WORK INSTRUCTIONS
Every line of the listing is returned unchanged, and every picture is dropped.

DATA BELOW
□ □ □ □

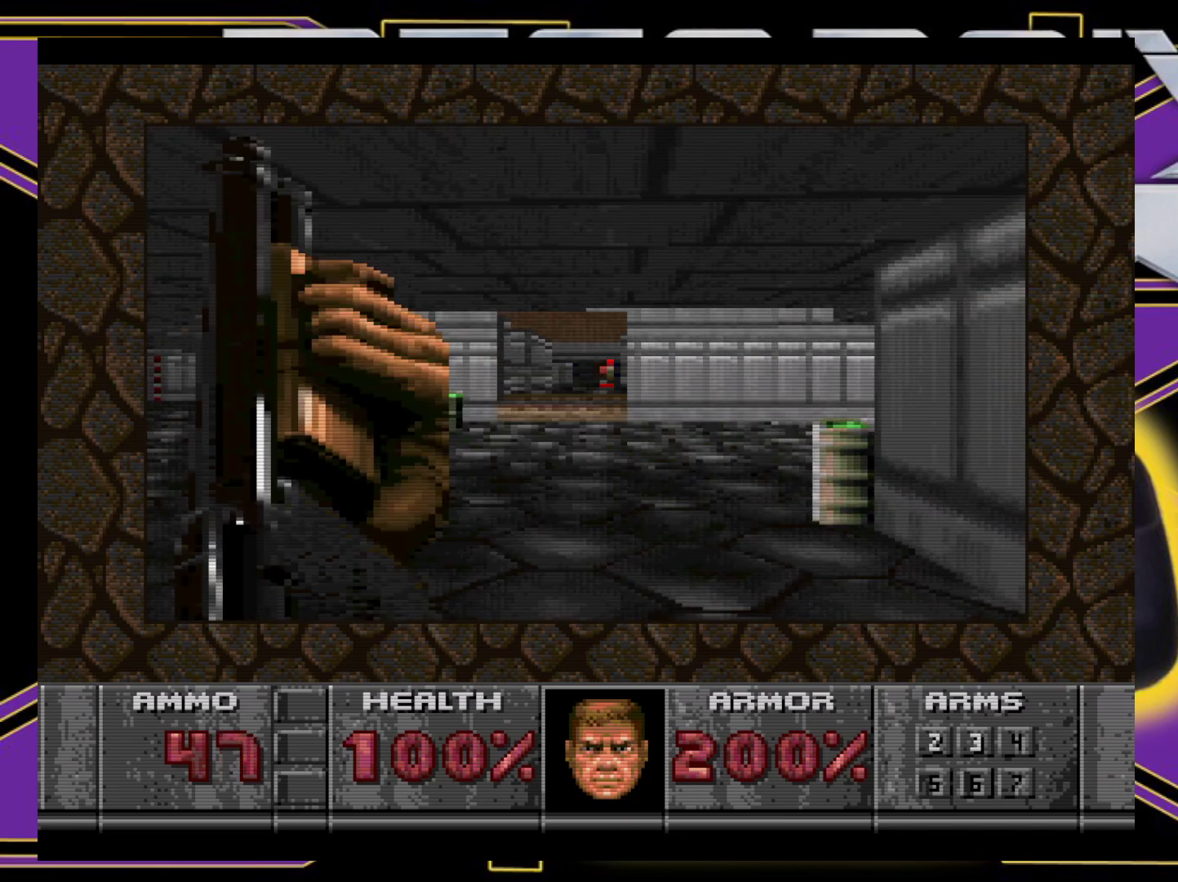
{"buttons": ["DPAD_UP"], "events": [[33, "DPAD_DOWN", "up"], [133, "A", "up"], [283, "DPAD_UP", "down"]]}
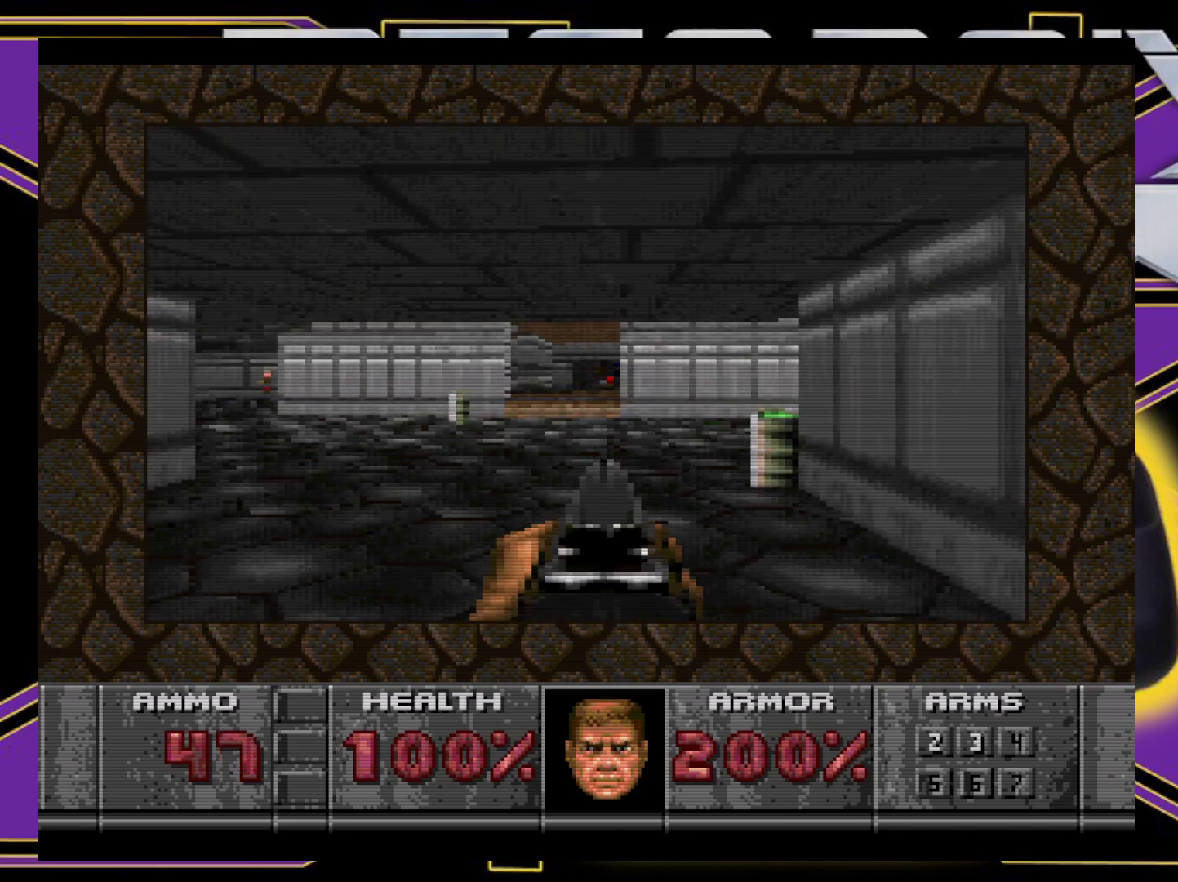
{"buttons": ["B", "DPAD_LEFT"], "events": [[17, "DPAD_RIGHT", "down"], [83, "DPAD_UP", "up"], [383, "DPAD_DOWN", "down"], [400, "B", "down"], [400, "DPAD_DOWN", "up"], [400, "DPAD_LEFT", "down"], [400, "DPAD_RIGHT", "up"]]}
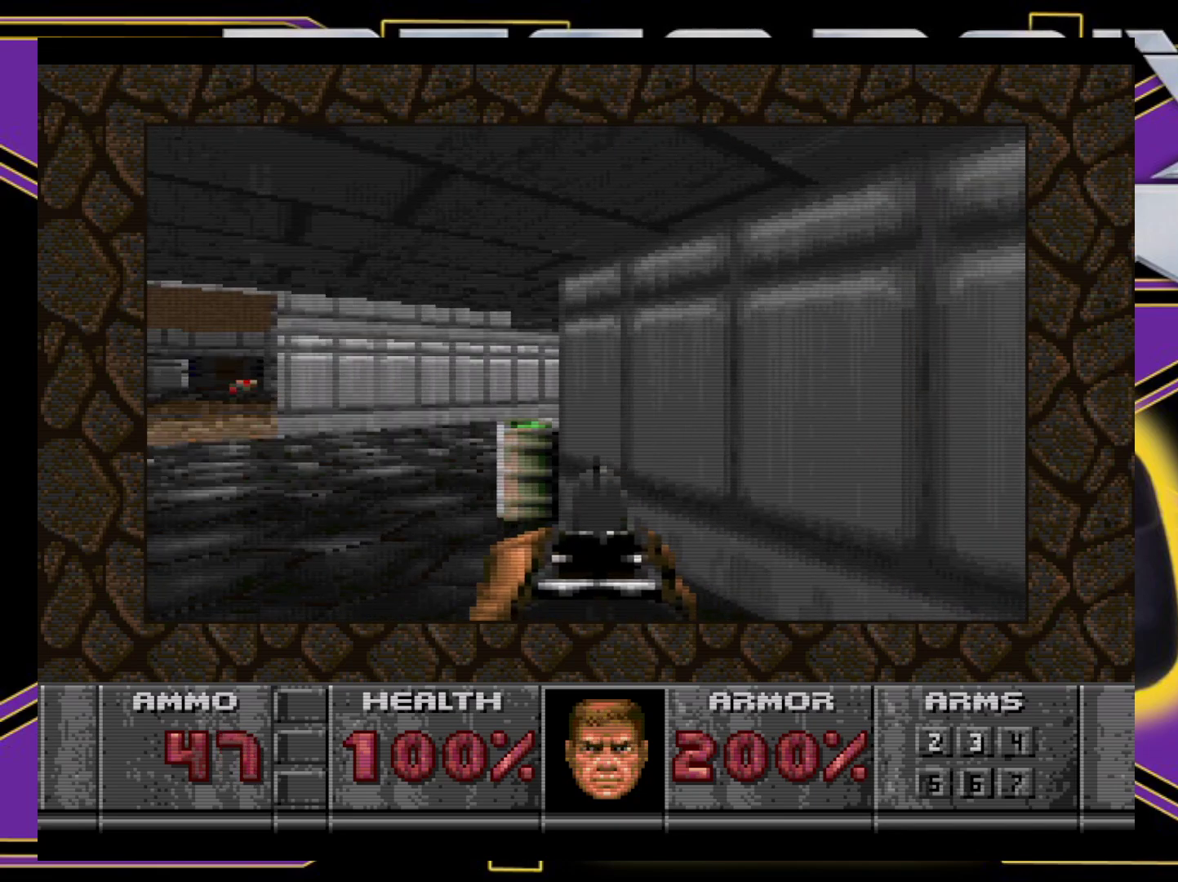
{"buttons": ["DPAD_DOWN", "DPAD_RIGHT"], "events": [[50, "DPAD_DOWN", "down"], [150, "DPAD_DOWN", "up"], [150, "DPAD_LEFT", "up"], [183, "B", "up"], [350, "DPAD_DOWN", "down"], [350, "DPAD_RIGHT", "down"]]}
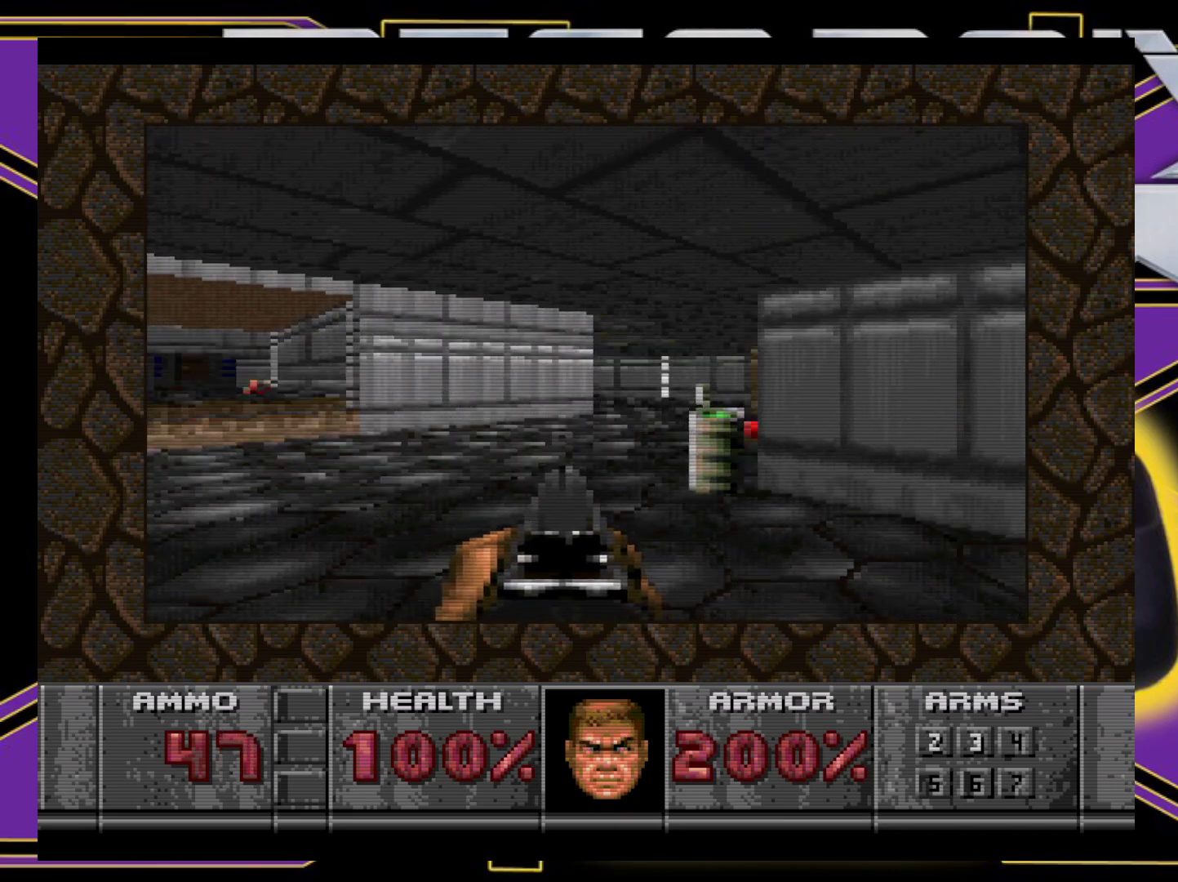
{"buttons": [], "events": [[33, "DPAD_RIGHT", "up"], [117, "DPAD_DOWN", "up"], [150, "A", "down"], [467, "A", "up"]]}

□ □ □ □

WORKED SOLUTION
{"buttons": ["DPAD_UP"], "events": [[33, "DPAD_DOWN", "up"], [133, "A", "up"], [283, "DPAD_UP", "down"]]}
{"buttons": ["B", "DPAD_LEFT"], "events": [[17, "DPAD_RIGHT", "down"], [83, "DPAD_UP", "up"], [383, "DPAD_DOWN", "down"], [400, "B", "down"], [400, "DPAD_DOWN", "up"], [400, "DPAD_LEFT", "down"], [400, "DPAD_RIGHT", "up"]]}
{"buttons": ["DPAD_DOWN", "DPAD_RIGHT"], "events": [[50, "DPAD_DOWN", "down"], [150, "DPAD_DOWN", "up"], [150, "DPAD_LEFT", "up"], [183, "B", "up"], [350, "DPAD_DOWN", "down"], [350, "DPAD_RIGHT", "down"]]}
{"buttons": [], "events": [[33, "DPAD_RIGHT", "up"], [117, "DPAD_DOWN", "up"], [150, "A", "down"], [467, "A", "up"]]}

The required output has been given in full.